The compliance “yardstick” that anchors MS4 progress toward WLAs
In this article:
Overview
A baseline represents the runoff and pollutant loads your MS4 would generate if no controls were in place. Comparing baseline to current and potential scenarios quantifies your program’s impact—supporting TMDL compliance and better local decision-making.
Why Baselines Matter for Compliance
Regulators require MS4s to demonstrate how their programs reduce pollutant loads compared to their share of a TMDL wasteload allocation (WLA). The baseline provides the reference point:
- It quantifies the runoff and pollutants your MS4 would discharge in an uncontrolled condition.
- Every reduction you document in 2NFORM—whether from street sweeping, green infrastructure, or regional treatment systems—is measured relative to that baseline.
- This comparison allows you to prove progress toward meeting WLAs with clear, defensible numbers.
Without a baseline, there’s no way to measure how far you’ve come or how much work remains to meet permit or TMDL runoff and pollution reduction requirements.
How the Baseline Is Calculated
2NFORM uses TELR to calculate baselines with location-specific, high-resolution inputs:
- Raster-based computations. TELR models the landscape on a 30m grid, capturing the variability of soils, land cover, impervious surfaces, and rainfall across your MS4.
- Rainfall data. Long-term precipitation patterns from regional PRISM datasets ensure runoff estimates reflect your local climate.
- Soils and infiltration. NRCS hydrologic soil groups and survey data define how much water infiltrates vs. runs off.
- Impervious and land cover. Satellite imagery provides impervious cover and vegetation patterns that strongly influence runoff and pollutant buildup.
- Empirical pollutant concentrations. National datasets of characteristic runoff concentrations (CRCs) assign pollutant levels by land use type.
The result is a spatially detailed map of runoff and pollutant generation in your city, showing where stormwater impacts originate.
/runoff%20baseline%20map.png?width=688&height=336&name=runoff%20baseline%20map.png)

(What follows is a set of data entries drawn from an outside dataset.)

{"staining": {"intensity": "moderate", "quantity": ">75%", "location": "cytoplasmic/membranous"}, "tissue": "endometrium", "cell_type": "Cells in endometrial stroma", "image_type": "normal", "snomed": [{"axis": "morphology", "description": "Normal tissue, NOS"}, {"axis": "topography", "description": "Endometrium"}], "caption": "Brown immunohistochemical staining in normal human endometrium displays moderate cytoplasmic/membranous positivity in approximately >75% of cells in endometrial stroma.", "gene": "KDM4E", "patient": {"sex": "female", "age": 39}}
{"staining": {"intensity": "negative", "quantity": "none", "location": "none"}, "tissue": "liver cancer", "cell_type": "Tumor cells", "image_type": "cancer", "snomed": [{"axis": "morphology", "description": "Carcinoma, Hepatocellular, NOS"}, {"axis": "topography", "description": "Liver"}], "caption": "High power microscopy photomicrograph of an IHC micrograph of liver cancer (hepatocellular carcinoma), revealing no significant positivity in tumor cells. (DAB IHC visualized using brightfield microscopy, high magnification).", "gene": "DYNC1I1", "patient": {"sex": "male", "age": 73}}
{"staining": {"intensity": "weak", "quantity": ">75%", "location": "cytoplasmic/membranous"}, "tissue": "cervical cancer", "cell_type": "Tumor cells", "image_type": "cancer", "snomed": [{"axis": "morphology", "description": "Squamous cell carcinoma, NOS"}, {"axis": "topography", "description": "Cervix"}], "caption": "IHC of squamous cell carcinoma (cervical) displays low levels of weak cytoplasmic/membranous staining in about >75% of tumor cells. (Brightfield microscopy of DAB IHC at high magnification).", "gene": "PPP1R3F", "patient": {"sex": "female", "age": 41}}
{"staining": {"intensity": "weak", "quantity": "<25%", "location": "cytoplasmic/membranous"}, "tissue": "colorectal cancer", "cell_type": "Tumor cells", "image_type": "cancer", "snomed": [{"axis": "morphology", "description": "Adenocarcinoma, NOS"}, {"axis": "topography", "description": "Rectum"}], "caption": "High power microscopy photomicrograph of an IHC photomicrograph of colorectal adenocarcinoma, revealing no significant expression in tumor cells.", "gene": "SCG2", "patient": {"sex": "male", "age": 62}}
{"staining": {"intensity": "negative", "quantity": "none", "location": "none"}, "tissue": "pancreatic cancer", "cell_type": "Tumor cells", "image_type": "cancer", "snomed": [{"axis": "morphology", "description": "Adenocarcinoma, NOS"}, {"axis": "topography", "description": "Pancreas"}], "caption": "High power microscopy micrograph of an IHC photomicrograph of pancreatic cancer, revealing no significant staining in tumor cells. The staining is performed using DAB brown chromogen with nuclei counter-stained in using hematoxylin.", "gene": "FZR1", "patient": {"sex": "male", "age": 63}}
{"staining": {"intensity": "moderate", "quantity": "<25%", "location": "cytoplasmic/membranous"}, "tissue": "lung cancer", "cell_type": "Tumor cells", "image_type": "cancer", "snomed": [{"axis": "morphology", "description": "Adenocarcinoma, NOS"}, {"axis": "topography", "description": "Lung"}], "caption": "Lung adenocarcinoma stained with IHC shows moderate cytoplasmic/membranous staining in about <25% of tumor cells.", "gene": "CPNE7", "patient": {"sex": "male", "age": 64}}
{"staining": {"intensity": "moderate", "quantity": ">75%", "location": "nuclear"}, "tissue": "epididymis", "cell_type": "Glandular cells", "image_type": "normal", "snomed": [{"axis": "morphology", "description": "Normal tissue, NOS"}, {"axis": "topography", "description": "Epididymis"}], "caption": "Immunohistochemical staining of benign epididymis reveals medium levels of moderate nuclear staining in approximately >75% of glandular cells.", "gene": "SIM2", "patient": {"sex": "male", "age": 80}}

How Baselines Are Used in 2NFORM
Baseline results are summarized by catchment, drainage to each outfall, and MS4-wide, defining the starting point for loads delivered to receiving waters.
-
Compliance tracking. Compare baseline vs. current to quantify and track reductions to date.
-
Planning future work. Compare baseline vs. potential to estimate reductions from planned BMPs.
-
Prioritization. Identify high-contribution areas to focus resources where effective investments can make the greatest positive impact.
-
Reporting. Provide audit-ready numbers for annual and five-year reports.
The Takeaway
Baselines are the yardstick for compliance and accountability. Anchoring progress to a scientifically sound baseline lets you show regulators, leadership, and the public exactly how investments reduce pollutant loads and move your MS4 toward TMDL targets.